Speed limits for two-qubit gates with weakly anharmonic qubits

We consider the implementation of two-qubit gates when the physical systems used to realize the qubits possess additional quantum states in the accessible energy range. We use optimal control theory to determine the maximum achievable gate speed for two-qubit gates in the qubit subspace of the many-level Hilbert space, and we analyze the effect of the additional quantum states on the gate speed. We identify two competing mechanisms. On one hand, higher energy levels are generally more strongly coupled to each other. Under suitable conditions, this stronger coupling can be utilized to make two-qubit gates significantly faster than the reference value based on simple qubits. On the other hand, a weak anharmonicity constrains the speed at which the system can be adequately controlled: according to the intuitive picture, faster operations require stronger control fields, which are more likely to excite higher levels in a weakly anharmonic system, which in turn leads to faster decoherence and uncontrolled leakage outside the qubit space. To account for this constraint, we modify the pulse optimization algorithm to avoid pulses that lead to appreciable population of the higher levels.
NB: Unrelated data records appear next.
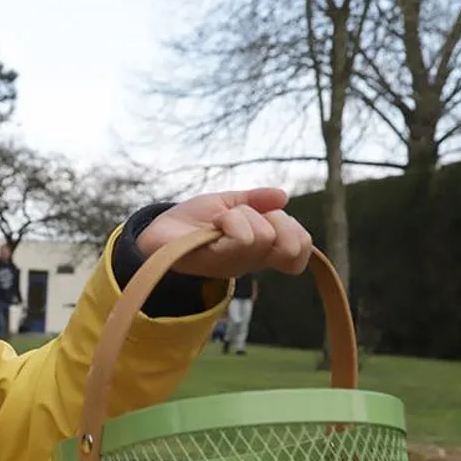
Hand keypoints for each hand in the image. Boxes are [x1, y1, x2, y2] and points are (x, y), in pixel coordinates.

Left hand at [136, 188, 312, 278]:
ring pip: (263, 235)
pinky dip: (230, 220)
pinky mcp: (217, 261)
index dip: (298, 235)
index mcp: (261, 250)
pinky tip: (214, 225)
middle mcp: (252, 261)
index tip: (274, 218)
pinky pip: (241, 237)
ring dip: (242, 216)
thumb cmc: (194, 221)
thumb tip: (283, 196)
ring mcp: (235, 264)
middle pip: (291, 244)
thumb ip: (256, 200)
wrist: (160, 232)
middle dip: (277, 221)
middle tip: (248, 217)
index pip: (301, 252)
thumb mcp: (230, 202)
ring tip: (221, 221)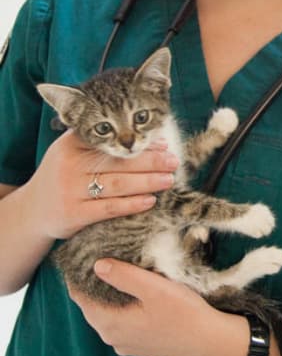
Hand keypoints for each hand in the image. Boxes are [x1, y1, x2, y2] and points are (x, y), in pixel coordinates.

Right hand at [26, 131, 178, 240]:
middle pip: (118, 161)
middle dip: (151, 161)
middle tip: (174, 161)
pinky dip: (132, 204)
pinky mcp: (72, 214)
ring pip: (117, 184)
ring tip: (169, 179)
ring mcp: (69, 190)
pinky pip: (109, 208)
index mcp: (71, 144)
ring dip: (147, 181)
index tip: (165, 143)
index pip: (112, 140)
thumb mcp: (73, 152)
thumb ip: (102, 143)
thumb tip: (152, 140)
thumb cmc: (65, 176)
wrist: (32, 211)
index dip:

In this case, we find that the presence of the higher levels can lead to a significant reduction in the maximum achievable gate speed. We also compare the optimal-control gate speeds with those obtained using the cross-resonance or selective-darkening gate protocol. We find that this protocol, with some parameter optimization, can be used to achieve a relatively fast implementation of the controlled-NOT gate. These results can help the search for optimized gate implementations in realistic quantum computing architectures, such as those based on superconducting circuits. They also provide guidelines for desirable conditions on anharmonicity that would allow optimal utilization of the higher levels to achieve fast quantum gates.